このような制度面の改革をすれば美術館への良質な作品の寄付が増え、常設で多くの人の目に触れる機会も増えてくるでしょう。

2017年に発売されベストセラーとなった『世界のエリートはなぜ「美意識」を鍛えるのか?』(山口周/光文社)以降、ビジネスとアートの関係が語られることが増えてきました。アート思考やデザイン思考という言葉もよく聞かれます。

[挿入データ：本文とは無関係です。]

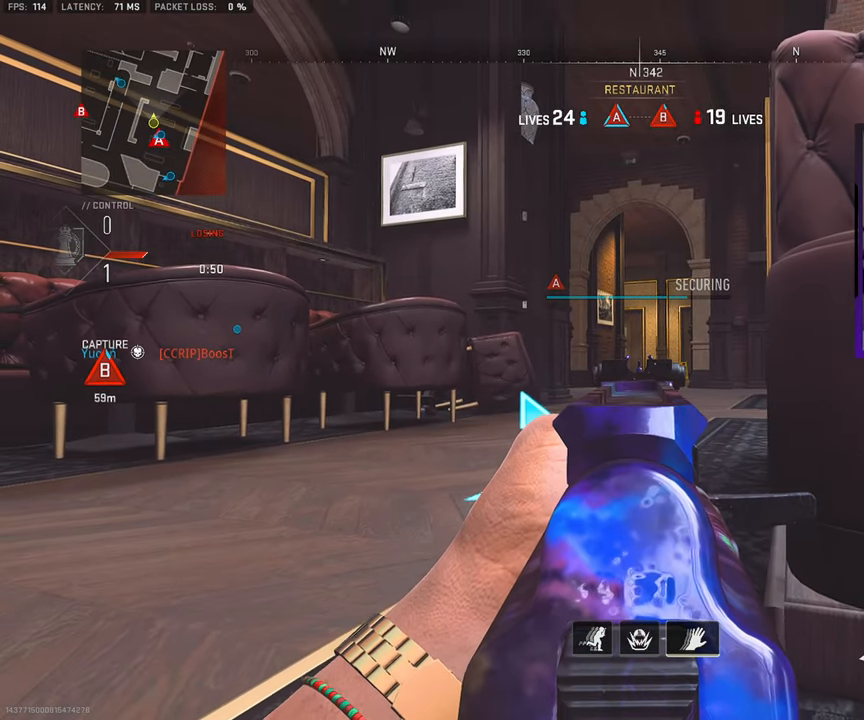
{"buttons": [], "left_stick": "up-right", "right_stick": "center", "events": [[333, "left_stick", "down-right"], [467, "left_stick", "up-right"]]}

先行きが不透明な世の中において「分析」「論理」「理性」に軸足をおいた経営では、ビジネスの舵取りをすることができない。本書ではこのように指摘しています。一理あるなと思いつつ、だからアートをビジネスに活かそうというとちょっと違うのではないかなとも思います。

論理だけでは人を動かすことができないということは、アリストテレスの『弁論術』の中でも、エトス(信頼)・パトス(感情)・ロゴス(論理・言葉)がないとダメだと指摘されています。

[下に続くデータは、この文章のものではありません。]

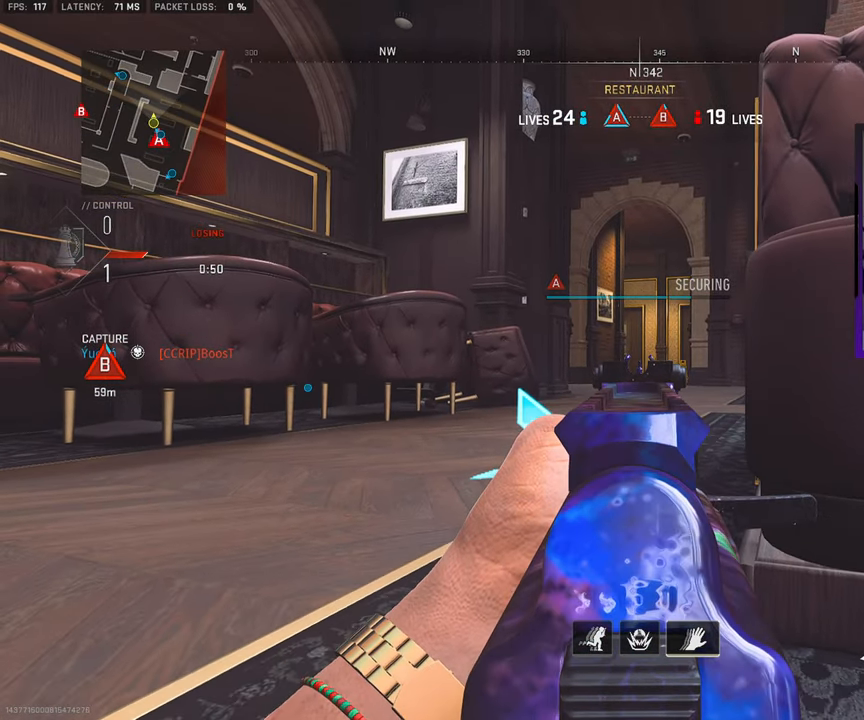
{"buttons": [], "left_stick": "up", "right_stick": "center", "events": [[33, "left_stick", "up"]]}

「知性の核心とは知覚である」。安宅和人さんが寄稿した論文の言葉です(『ダイヤモンドハーバードビジネスレビュー』 2017年 5 月号/ダイヤモンド社)。つまり、判断や実行や意思決定などの知性を発揮するためには、その前段階である知覚を鍛えなければならないということです。価値を理解しないと、意味が理解できない。ということはかなり本質的なことであり、同様に「美しさ」を理解するためには高度な訓練が必要であるということです。そういう意味では、様々な知覚を使うアートに触れることでこの感覚器を鍛え、脳内のシナプスを増やすことでビジネスで発揮する知性に良い影響が出ることはあるのではないでしょうか。

アートに限らず音楽や舞踊などでもそうですが、これらは太古の昔から「人の感情を直接揺り動かす」ことができる類ものです。アートに触れることで多くの人の感情を動かすものへの理解を深めると共に、自分自身は何にどう動かされるのかを知ることもできます。名作と言われるものを見てもピンとこないこともありますし、逆に有名ではないのにどうしても目を離せないようなものもあるでしょう。

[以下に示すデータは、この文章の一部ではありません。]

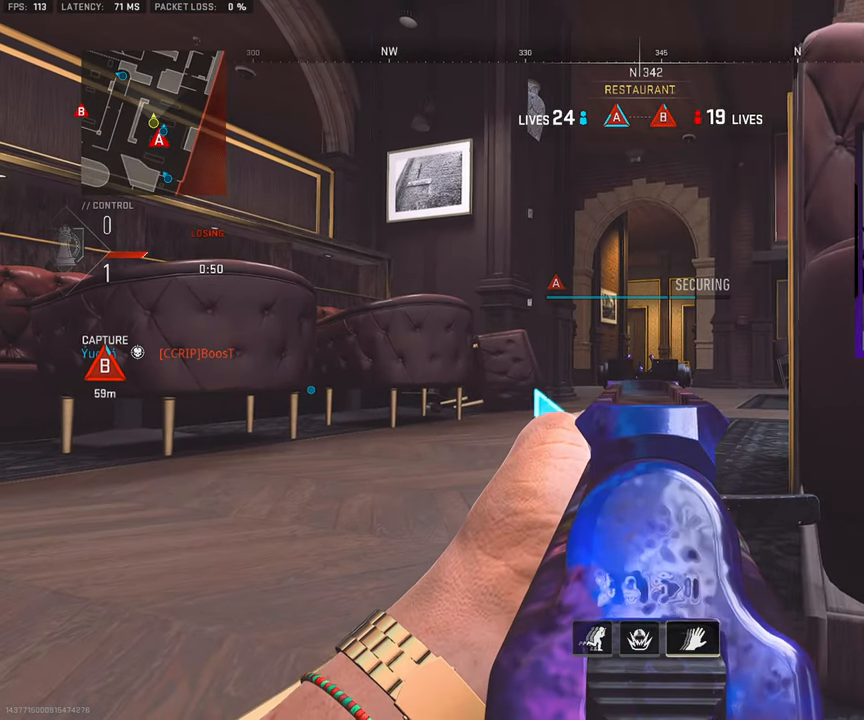
{"buttons": [], "left_stick": "up", "right_stick": "center", "events": []}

このようにアートを通じて自分自身と対話することで、ぶれない軸が見えてくるのかもしれませんね。

最後に、いろいろ見てお気に入りの美術館ができたらぜひ年間パスポートや友の会などの会員制度を利用してみてください。また、美術館によっては寄付金控除の対象となる個人賛助会員制度などもあり、ふるさと納税でお肉を頼む代わりに使ってみてはいかがでしょうか?

私のお気に入りは、先日の鳥獣戯画展も素晴らしすぎたトーハクです!今は奈良県から出たのは史上初という「国宝 十一面観音菩薩立像(聖林寺蔵)」が、なんと360度から見放題です。

ぜひみなさんも「推し」の美術館を見つけてみてくださいね!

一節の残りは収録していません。